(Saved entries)
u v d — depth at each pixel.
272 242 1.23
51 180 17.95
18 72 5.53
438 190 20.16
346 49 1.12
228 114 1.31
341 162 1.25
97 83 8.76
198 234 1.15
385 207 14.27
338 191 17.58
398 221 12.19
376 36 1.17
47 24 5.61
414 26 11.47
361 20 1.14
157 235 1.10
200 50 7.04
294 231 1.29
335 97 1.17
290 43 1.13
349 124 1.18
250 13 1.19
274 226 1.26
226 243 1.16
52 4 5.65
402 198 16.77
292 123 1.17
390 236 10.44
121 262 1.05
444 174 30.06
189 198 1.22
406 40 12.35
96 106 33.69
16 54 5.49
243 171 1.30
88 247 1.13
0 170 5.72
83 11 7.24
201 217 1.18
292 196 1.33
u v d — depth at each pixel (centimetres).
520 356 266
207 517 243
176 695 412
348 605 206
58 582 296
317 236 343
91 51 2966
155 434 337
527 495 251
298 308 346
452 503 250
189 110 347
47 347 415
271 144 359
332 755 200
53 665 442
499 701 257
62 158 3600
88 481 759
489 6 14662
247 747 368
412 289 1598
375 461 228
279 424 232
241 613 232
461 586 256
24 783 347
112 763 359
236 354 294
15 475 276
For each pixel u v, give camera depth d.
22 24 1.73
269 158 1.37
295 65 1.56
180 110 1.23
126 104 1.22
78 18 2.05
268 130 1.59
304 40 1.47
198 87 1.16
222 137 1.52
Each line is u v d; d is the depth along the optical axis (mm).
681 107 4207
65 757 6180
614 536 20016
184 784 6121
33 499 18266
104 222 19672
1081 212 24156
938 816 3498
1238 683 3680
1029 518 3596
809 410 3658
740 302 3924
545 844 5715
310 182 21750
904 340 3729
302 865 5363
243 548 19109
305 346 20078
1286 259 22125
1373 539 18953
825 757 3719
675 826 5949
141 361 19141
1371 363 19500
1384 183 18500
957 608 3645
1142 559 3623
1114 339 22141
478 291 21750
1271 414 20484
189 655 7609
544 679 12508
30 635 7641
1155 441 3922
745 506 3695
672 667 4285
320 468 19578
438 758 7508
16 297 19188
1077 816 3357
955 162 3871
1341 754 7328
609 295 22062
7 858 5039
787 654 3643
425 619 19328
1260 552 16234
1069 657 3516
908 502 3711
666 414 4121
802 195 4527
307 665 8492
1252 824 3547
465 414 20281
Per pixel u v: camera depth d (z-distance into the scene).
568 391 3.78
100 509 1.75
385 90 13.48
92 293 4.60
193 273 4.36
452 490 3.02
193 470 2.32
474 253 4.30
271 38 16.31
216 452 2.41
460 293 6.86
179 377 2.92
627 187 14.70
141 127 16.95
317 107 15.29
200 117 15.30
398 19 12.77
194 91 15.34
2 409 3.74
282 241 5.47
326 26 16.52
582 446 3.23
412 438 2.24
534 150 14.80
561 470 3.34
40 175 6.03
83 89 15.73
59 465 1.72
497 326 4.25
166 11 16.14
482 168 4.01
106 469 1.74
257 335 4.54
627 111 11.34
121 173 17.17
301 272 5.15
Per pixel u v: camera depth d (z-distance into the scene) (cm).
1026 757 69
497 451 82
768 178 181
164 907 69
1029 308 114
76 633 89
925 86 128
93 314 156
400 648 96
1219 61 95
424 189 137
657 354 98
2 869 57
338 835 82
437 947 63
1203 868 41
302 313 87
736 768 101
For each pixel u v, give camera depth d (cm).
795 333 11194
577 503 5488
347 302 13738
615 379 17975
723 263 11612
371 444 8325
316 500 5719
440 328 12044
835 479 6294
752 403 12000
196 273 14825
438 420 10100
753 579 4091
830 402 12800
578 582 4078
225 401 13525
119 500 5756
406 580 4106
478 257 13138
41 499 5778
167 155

- [What you have to do] Please give every entry again, precisely as it appears.

- [Completed exercise]
u v d — depth at each pixel.
272 242 1.23
51 180 17.95
18 72 5.53
438 190 20.16
346 49 1.12
228 114 1.31
341 162 1.25
97 83 8.76
198 234 1.15
385 207 14.27
338 191 17.58
398 221 12.19
376 36 1.17
47 24 5.61
414 26 11.47
361 20 1.14
157 235 1.10
200 50 7.04
294 231 1.29
335 97 1.17
290 43 1.13
349 124 1.18
250 13 1.19
274 226 1.26
226 243 1.16
52 4 5.65
402 198 16.77
292 123 1.17
390 236 10.44
121 262 1.05
444 174 30.06
189 198 1.22
406 40 12.35
96 106 33.69
16 54 5.49
243 171 1.30
88 247 1.13
0 170 5.72
83 11 7.24
201 217 1.18
292 196 1.33
u v d — depth at each pixel (centimetres).
520 356 266
207 517 243
176 695 412
348 605 206
58 582 296
317 236 343
91 51 2966
155 434 337
527 495 251
298 308 346
452 503 250
189 110 347
47 347 415
271 144 359
332 755 200
53 665 442
499 701 257
62 158 3600
88 481 759
489 6 14662
247 747 368
412 289 1598
375 461 228
279 424 232
241 613 232
461 586 256
24 783 347
112 763 359
236 354 294
15 475 276
For each pixel u v, give camera depth d.
22 24 1.73
269 158 1.37
295 65 1.56
180 110 1.23
126 104 1.22
78 18 2.05
268 130 1.59
304 40 1.47
198 87 1.16
222 137 1.52
Each line is u v d; d is the depth along the optical axis (mm).
681 107 4207
65 757 6180
614 536 20016
184 784 6121
33 499 18266
104 222 19672
1081 212 24156
938 816 3498
1238 683 3680
1029 518 3596
809 410 3658
740 302 3924
545 844 5715
310 182 21750
904 340 3729
302 865 5363
243 548 19109
305 346 20078
1286 259 22125
1373 539 18953
825 757 3719
675 826 5949
141 361 19141
1371 363 19500
1384 183 18500
957 608 3645
1142 559 3623
1114 339 22141
478 291 21750
1271 414 20484
189 655 7609
544 679 12508
30 635 7641
1155 441 3922
745 506 3695
672 667 4285
320 468 19578
438 758 7508
16 297 19188
1077 816 3357
955 162 3871
1341 754 7328
609 295 22062
7 858 5039
787 654 3643
425 619 19328
1260 552 16234
1069 657 3516
908 502 3711
666 414 4121
802 195 4527
307 665 8492
1252 824 3547
465 414 20281
Per pixel u v: camera depth d (z-distance into the scene).
568 391 3.78
100 509 1.75
385 90 13.48
92 293 4.60
193 273 4.36
452 490 3.02
193 470 2.32
474 253 4.30
271 38 16.31
216 452 2.41
460 293 6.86
179 377 2.92
627 187 14.70
141 127 16.95
317 107 15.29
200 117 15.30
398 19 12.77
194 91 15.34
2 409 3.74
282 241 5.47
326 26 16.52
582 446 3.23
412 438 2.24
534 150 14.80
561 470 3.34
40 175 6.03
83 89 15.73
59 465 1.72
497 326 4.25
166 11 16.14
482 168 4.01
106 469 1.74
257 335 4.54
627 111 11.34
121 173 17.17
301 272 5.15
Per pixel u v: camera depth d (z-distance into the scene) (cm).
1026 757 69
497 451 82
768 178 181
164 907 69
1029 308 114
76 633 89
925 86 128
93 314 156
400 648 96
1219 61 95
424 189 137
657 354 98
2 869 57
338 835 82
437 947 63
1203 868 41
302 313 87
736 768 101
For each pixel u v, give camera depth d (cm).
795 333 11194
577 503 5488
347 302 13738
615 379 17975
723 263 11612
371 444 8325
316 500 5719
440 328 12044
835 479 6294
752 403 12000
196 273 14825
438 420 10100
753 579 4091
830 402 12800
578 582 4078
225 401 13525
119 500 5756
406 580 4106
478 257 13138
41 499 5778
167 155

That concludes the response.